As far as I understood, this gives me a polynomial function of the 32nd degree, fit, that I use to calculate the function values and store them in data$fitted. Plotting these series works like a charm with ggplot2.

ggplot(data, aes(x=X)) + 
    geom_line(aes(y = Y), colour="red") + 
    geom_line(aes(y = predict), colour="blue")

Plot

So far so good. But what I'm would like to plot too is the first derivative, data$Y', of the fitted function fit. What I'm interested in is the gradient of the fitted function.

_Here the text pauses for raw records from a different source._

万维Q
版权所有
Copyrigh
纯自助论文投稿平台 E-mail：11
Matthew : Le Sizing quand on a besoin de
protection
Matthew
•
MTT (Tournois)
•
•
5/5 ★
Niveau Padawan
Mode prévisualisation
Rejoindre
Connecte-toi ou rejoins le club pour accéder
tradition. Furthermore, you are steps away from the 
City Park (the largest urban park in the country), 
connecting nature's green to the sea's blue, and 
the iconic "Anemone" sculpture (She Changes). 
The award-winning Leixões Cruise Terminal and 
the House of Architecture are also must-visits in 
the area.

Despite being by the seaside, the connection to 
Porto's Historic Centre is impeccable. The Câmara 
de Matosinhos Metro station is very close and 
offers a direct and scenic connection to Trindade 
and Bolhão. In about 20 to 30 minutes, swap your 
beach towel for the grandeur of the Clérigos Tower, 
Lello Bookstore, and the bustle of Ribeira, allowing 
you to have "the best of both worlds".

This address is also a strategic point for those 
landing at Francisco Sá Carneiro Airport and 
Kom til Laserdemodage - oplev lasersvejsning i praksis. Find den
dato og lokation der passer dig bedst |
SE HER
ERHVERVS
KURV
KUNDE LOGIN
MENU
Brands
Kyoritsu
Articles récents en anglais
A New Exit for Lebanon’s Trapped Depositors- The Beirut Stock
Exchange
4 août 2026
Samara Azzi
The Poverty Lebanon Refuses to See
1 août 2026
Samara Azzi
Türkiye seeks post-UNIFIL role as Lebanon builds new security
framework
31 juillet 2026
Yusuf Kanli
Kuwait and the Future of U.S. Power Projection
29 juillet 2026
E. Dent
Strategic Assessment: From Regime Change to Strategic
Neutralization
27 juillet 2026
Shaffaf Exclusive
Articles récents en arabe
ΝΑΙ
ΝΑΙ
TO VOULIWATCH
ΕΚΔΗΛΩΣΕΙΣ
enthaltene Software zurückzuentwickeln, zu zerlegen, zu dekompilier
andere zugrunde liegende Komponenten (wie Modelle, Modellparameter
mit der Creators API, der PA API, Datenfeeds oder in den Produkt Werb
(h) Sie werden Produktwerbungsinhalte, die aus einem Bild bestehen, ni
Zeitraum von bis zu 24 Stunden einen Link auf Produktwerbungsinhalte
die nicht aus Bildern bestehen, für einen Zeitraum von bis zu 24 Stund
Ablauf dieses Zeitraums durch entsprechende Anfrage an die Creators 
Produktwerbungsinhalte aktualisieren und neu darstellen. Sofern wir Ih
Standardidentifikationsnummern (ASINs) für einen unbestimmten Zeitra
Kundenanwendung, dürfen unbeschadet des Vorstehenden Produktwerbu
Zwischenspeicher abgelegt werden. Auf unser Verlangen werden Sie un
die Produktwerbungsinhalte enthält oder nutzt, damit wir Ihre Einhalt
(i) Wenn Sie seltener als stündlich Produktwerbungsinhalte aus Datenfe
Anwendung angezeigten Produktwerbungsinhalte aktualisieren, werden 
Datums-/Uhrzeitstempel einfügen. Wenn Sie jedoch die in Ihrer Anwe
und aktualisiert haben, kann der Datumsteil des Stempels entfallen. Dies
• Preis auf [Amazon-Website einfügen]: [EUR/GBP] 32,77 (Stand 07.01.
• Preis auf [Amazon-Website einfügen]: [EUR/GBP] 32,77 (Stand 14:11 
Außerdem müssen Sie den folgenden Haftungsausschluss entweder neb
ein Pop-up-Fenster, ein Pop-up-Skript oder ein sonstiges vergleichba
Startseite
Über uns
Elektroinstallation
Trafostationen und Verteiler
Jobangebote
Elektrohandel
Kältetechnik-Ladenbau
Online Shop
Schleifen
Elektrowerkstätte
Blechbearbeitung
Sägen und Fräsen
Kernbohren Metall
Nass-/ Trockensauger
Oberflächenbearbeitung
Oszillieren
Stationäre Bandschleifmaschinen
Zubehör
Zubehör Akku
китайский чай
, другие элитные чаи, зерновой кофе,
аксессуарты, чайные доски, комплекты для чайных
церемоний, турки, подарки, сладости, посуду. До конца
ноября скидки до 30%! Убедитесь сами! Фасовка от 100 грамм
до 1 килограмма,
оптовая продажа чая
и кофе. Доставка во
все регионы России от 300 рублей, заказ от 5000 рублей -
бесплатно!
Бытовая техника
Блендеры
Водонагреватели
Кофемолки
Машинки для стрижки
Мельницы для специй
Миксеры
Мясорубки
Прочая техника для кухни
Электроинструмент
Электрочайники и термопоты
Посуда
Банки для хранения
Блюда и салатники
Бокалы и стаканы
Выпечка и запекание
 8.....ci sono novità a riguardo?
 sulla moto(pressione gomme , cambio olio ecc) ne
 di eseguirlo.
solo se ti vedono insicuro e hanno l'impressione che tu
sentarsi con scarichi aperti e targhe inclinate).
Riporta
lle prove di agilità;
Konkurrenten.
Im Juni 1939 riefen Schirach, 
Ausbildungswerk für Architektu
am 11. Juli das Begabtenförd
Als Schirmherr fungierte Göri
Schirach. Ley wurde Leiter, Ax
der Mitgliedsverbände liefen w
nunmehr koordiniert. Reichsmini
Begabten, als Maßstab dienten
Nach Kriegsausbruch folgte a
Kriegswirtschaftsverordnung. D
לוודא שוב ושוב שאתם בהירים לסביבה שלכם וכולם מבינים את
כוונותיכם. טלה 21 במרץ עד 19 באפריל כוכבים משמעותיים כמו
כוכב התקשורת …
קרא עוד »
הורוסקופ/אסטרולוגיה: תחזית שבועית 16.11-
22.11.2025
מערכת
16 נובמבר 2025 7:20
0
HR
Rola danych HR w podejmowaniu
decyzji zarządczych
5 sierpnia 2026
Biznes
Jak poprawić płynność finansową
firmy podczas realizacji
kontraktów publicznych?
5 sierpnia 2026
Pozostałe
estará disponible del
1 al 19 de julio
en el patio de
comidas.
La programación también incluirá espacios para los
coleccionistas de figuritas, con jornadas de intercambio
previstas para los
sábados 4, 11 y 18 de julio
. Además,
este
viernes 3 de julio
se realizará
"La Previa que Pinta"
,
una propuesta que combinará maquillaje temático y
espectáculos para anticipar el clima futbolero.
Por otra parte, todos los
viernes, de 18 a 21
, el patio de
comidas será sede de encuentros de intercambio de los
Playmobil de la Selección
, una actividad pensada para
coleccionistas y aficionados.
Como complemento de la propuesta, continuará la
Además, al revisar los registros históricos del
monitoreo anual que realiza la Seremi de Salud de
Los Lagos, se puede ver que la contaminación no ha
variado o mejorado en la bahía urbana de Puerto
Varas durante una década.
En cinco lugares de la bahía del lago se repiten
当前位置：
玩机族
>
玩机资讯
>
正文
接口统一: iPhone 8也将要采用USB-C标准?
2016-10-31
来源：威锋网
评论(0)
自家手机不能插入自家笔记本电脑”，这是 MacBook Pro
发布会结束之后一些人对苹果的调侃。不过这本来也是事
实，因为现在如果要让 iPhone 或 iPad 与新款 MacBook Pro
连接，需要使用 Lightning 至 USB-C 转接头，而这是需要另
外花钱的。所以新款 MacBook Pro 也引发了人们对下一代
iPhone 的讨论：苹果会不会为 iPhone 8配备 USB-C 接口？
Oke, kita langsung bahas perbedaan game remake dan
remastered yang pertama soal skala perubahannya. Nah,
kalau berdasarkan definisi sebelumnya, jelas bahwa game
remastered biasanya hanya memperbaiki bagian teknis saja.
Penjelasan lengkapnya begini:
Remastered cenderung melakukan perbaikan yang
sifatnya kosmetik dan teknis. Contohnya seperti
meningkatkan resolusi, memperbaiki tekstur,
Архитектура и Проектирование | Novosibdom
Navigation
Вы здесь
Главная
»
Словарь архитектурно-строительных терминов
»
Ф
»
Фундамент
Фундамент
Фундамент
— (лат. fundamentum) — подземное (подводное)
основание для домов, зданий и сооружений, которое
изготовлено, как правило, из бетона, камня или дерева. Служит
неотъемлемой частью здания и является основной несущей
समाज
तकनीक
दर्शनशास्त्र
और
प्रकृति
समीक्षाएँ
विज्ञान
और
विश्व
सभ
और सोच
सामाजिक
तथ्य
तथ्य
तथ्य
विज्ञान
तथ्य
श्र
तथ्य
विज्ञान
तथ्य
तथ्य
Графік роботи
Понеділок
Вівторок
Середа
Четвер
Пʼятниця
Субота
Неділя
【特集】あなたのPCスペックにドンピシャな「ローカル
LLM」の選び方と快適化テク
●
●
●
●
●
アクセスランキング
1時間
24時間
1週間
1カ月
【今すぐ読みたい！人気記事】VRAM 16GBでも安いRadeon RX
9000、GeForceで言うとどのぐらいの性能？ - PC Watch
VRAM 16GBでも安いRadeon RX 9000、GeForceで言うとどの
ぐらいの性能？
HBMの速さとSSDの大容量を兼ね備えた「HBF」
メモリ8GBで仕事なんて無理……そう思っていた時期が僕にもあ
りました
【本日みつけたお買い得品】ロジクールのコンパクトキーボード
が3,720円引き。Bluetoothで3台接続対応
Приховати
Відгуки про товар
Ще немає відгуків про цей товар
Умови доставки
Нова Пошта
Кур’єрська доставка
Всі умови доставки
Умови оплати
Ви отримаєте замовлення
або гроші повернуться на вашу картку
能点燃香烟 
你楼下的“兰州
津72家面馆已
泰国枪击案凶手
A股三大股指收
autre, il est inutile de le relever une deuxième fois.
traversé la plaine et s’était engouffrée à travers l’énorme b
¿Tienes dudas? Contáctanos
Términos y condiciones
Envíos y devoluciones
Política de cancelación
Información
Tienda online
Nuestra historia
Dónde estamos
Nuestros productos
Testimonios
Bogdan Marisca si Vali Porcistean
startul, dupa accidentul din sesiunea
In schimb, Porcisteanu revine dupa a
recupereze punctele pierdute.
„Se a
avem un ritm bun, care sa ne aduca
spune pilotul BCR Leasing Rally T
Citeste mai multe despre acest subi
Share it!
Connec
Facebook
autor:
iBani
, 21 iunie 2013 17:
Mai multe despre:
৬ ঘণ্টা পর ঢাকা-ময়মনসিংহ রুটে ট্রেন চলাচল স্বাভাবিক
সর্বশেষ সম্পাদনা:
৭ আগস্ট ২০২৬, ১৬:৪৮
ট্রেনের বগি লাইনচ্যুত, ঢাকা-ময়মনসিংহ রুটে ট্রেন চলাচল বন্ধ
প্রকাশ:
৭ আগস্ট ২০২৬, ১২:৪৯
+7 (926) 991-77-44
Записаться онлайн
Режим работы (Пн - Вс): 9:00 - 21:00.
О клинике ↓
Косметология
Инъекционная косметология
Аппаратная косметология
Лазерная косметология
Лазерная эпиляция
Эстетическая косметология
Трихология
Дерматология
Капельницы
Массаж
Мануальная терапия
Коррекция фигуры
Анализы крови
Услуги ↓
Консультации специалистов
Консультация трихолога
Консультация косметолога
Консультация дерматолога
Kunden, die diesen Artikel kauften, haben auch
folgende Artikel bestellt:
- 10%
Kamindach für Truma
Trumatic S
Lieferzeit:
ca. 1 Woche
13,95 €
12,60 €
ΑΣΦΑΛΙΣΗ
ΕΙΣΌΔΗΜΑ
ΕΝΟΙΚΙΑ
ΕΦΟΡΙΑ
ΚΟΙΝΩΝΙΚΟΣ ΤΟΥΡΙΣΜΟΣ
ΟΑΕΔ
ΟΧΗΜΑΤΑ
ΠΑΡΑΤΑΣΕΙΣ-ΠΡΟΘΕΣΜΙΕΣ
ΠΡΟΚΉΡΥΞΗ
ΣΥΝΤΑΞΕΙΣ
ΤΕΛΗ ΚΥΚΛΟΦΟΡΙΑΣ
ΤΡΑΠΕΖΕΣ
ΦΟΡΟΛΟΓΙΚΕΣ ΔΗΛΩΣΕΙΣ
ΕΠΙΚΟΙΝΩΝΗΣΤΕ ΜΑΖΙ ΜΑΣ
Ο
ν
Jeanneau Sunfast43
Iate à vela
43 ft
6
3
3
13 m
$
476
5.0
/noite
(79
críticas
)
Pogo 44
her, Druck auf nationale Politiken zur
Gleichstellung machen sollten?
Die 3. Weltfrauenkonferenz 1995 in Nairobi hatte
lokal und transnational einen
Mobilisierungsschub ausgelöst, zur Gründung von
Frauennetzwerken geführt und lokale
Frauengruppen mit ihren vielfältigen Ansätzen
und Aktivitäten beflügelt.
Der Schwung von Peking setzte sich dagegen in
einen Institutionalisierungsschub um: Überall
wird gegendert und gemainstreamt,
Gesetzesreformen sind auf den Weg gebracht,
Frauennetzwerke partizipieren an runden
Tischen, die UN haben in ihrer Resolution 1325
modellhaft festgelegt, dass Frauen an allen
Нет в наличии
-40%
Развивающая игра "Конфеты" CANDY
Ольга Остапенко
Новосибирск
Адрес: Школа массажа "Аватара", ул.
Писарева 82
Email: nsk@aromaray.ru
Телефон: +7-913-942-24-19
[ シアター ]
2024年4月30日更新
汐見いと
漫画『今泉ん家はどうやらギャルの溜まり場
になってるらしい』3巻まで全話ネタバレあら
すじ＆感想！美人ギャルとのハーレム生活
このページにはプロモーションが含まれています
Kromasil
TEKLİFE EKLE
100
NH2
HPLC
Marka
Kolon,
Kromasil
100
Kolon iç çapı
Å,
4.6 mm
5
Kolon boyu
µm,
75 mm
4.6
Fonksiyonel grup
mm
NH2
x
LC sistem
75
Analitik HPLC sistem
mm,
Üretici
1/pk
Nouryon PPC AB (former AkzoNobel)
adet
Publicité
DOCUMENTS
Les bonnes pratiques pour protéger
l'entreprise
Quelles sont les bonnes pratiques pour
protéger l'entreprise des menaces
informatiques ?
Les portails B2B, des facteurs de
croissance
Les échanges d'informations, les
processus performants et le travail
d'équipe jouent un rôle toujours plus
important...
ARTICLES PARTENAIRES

My Question: How can I get the derivative function of fit? I assume I can then "predict" the absolute values for plotting afterwards. Correct?


Solution

  • First, i'll create some test data that "kind of" looks like yours

    set.seed(15)
    rr<-density(faithful$eruptions)
    dd<-data.frame(x=rr$x)
    dd$y=rr$y+ runif(8,0,.05)
    
    fit <- lm(y ~ poly(x,32,raw=TRUE), dd)
    dd$fitted <- fitted(fit)
    
    ggplot(dd, aes(x=x)) + 
        geom_line(aes(y = y), colour="red") + 
        geom_line(aes(y = fitted), colour="blue")
    

    enter image description here

    Then, because you have a special form of a polynomial we can easily calculate the derivative by multiplying each of the coefficients by the power and shifting all the terms down. Here's a helper function to calcualte the new coefficients

    deriv_coef<-function(x) {
        x <- coef(x)
        stopifnot(names(x)[1]=="(Intercept)")
        y <- x[-1]
        stopifnot(all(grepl("^poly", names(y))))
        px <- as.numeric(gsub("poly\\(.*\\)","",names(y)))
        rr <- setNames(c(y * px, 0), names(x))
        rr[is.na(rr)] <- 0
        rr
    }
    

    which we can use like...

    dd$slope <- model.matrix(fit) %*% matrix(deriv_coef(fit), ncol=1)
    

    And now I can plot

    ggplot(dd, aes(x=x)) + 
        geom_line(aes(y = y), colour="red") + 
        geom_line(aes(y = fitted), colour="blue") + 
        geom_line(aes(y = slope), colour="green")
    

    enter image description here

    and we can see that the inflection points correspond to places where the derivative is zero.